Synagogues can’t be moved and clearly, it is better for Arab states to preserve them as memorials to an extinct community than not at all. However, these states are also declaring Torah scrolls, communal archives and books to be part of their cultural heritage.
For instance, the Egyptian government claims that all Torah scrolls and Jewish archives, libraries, communal registers and any movable property over 100 years old are “Egyptian antiquities.” However, Jews consider Torah scrolls their exclusive property. It is forbidden to buy or sell them. Fleeing Jews have often prioritized scrolls and books over their personal possessions.
What does international law have to say? The Hague Convention of 1954 “protecting cultural property in conflict” was brought in to stop the massive looting that has always occurred in war and specifically during WWII. There is also the post-colonial understanding that the new states that emerged in the 20th century have ownership of their own cultural heritage; the days when Britain could ship the Elgin Marbles from Greece, or Napoleon could plunder ancient Egyptian obelisks as “war booty,” are over.

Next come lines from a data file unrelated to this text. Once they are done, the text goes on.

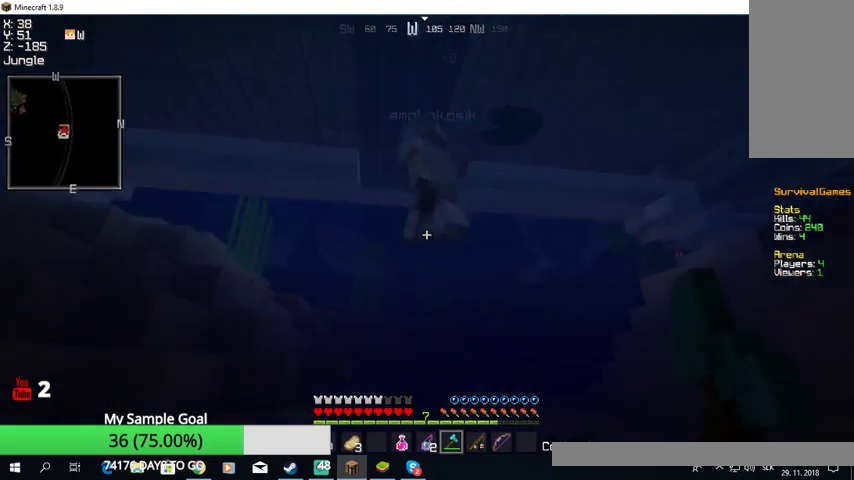
{"keys": ["w"], "mouse": [], "events": [[133, "mouse_left", "up"]]}
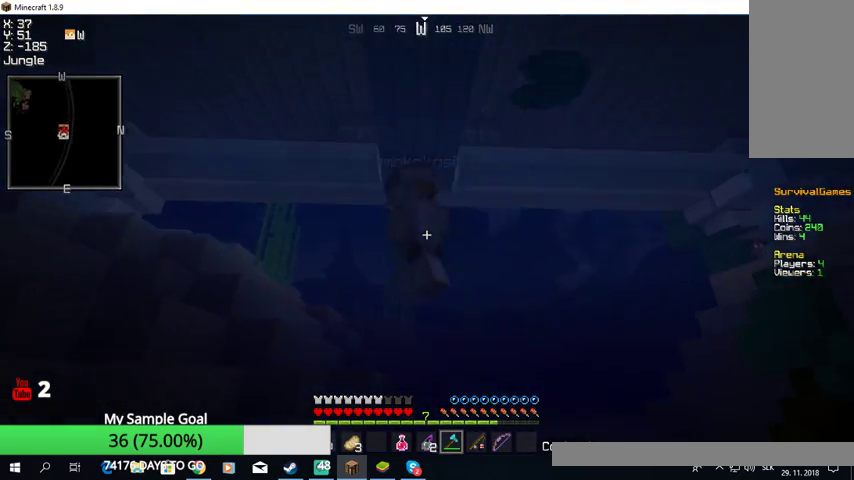
{"keys": ["w"], "mouse": [], "events": [[133, "mouse_left", "down"], [233, "mouse_left", "up"], [267, "mouse_left", "down"], [500, "mouse_left", "up"]]}
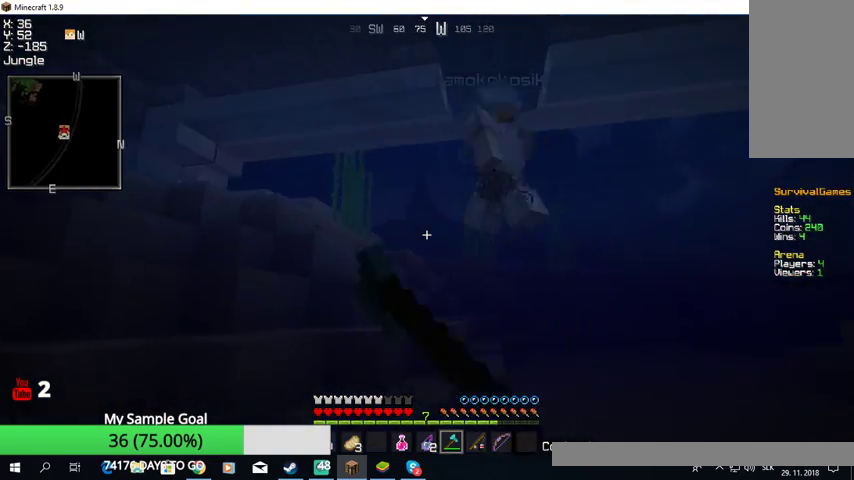
{"keys": ["w"], "mouse": [], "events": [[33, "mouse_left", "down"], [100, "mouse_left", "up"], [133, "mouse_left", "down"], [233, "mouse_left", "up"], [400, "mouse_left", "down"], [500, "mouse_left", "up"]]}
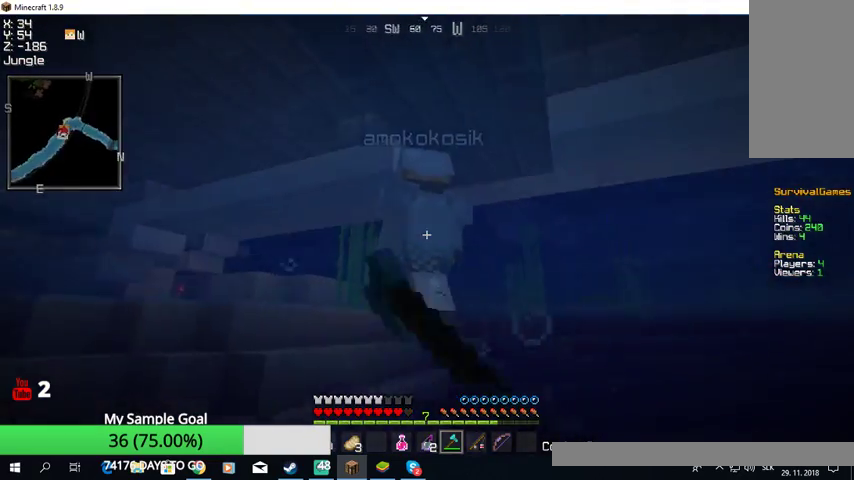
{"keys": ["w"], "mouse": [], "events": [[33, "mouse_left", "down"], [167, "mouse_left", "up"], [233, "mouse_left", "down"], [333, "mouse_left", "up"], [367, "mouse_left", "down"], [500, "mouse_left", "up"]]}
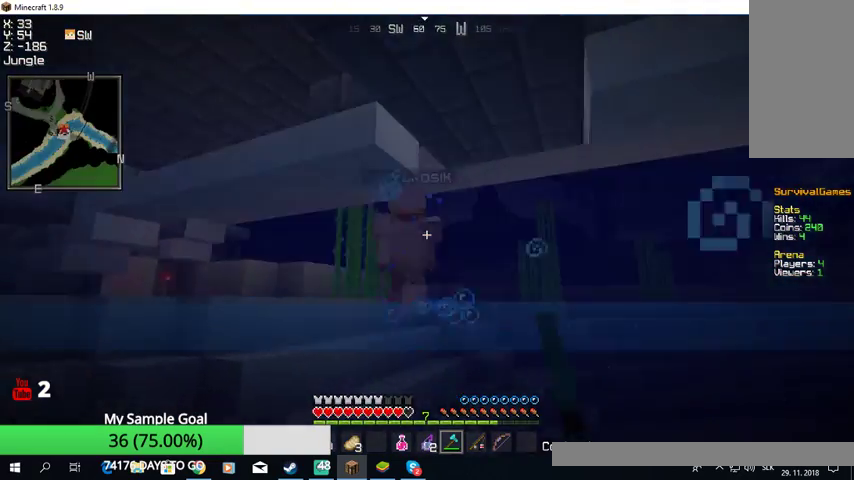
{"keys": ["w"], "mouse": [], "events": [[33, "mouse_left", "down"], [233, "mouse_left", "up"]]}
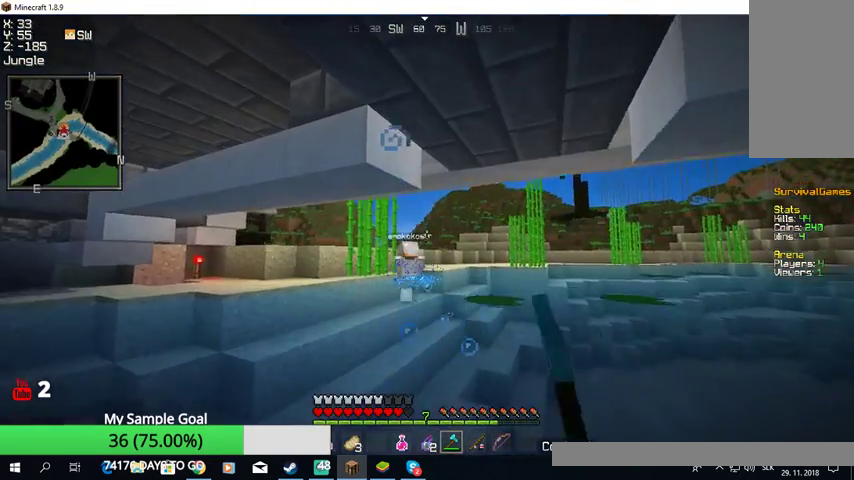
{"keys": ["w"], "mouse": [], "events": []}
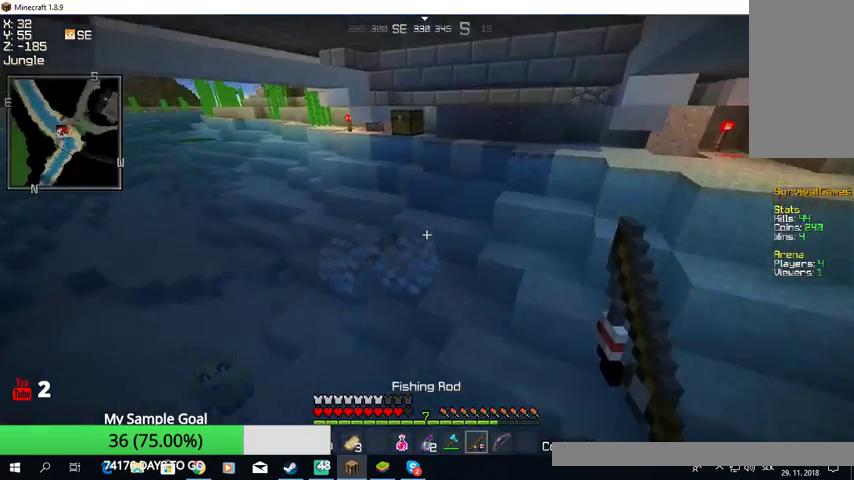
{"keys": ["w"], "mouse": [], "events": [[33, "w", "up"], [133, "s", "down"], [267, "s", "up"], [333, "w", "down"]]}
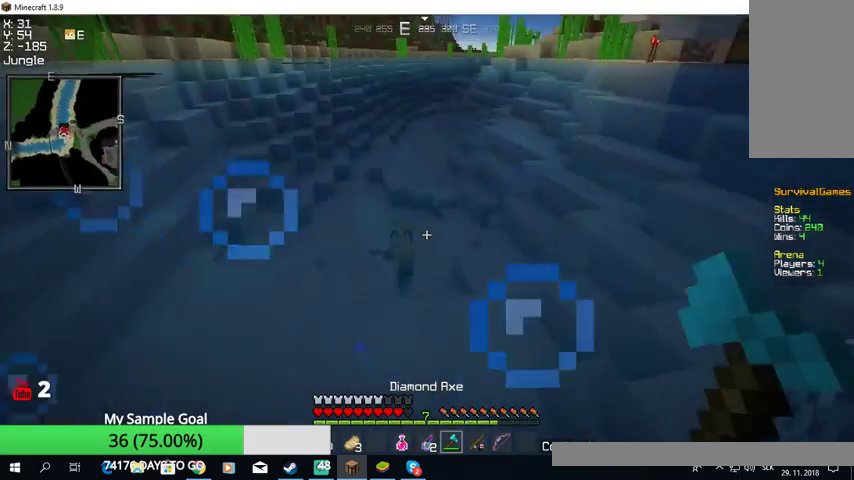
{"keys": ["w"], "mouse": [], "events": []}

In Egypt, registers of births, marriages and deaths of Jews from Alexandria and Cairo dating back to the middle of the 19th century were once kept in the two main synagogues in each city. But in 2016, government officials took away the registers to be stored in the Egyptian National Archives.
Egyptian Jews living abroad cannot even obtain photocopies of certificates, often the only formal Jewish identification Egyptian Jews have to prove lineage or identity for burial or marriage. Repeated efforts since 2005 to intercede with the Egyptian authorities have come to nothing.
Egyptian government policy has been backed by the tiny remnant of the country’s Jewish community. Its leader, Magda Haroun, intends to leave the community’s assets to the government. She has even suggested that two paintings in the Louvre once owned by an Egyptian Jew should find their way back to Egypt.
Under the Iraqi dictator Saddam Hussein, thousands of books, manuscripts and other documents were seized from Jewish homes, schools and synagogues and stored at the headquarters of Iraq’s secret service in Baghdad. In 2003, the archive was discovered in the flooded basement after the building was bombed by the Americans.
The Americans shipped the archive to Washington, D.C., for restoration and hastily signed a diplomatic agreement promising to return the material to the Iraqi government. The United States spent over $3 million to restore and digitize the archive, which has since been exhibited across the country. The collection includes a Hebrew Bible with commentaries from 1568, a Babylonian Talmud from 1793 and an 1815 version of the Jewish mystical text Zohar, as well as more mundane objects such school reports and a Baghdad telephone book.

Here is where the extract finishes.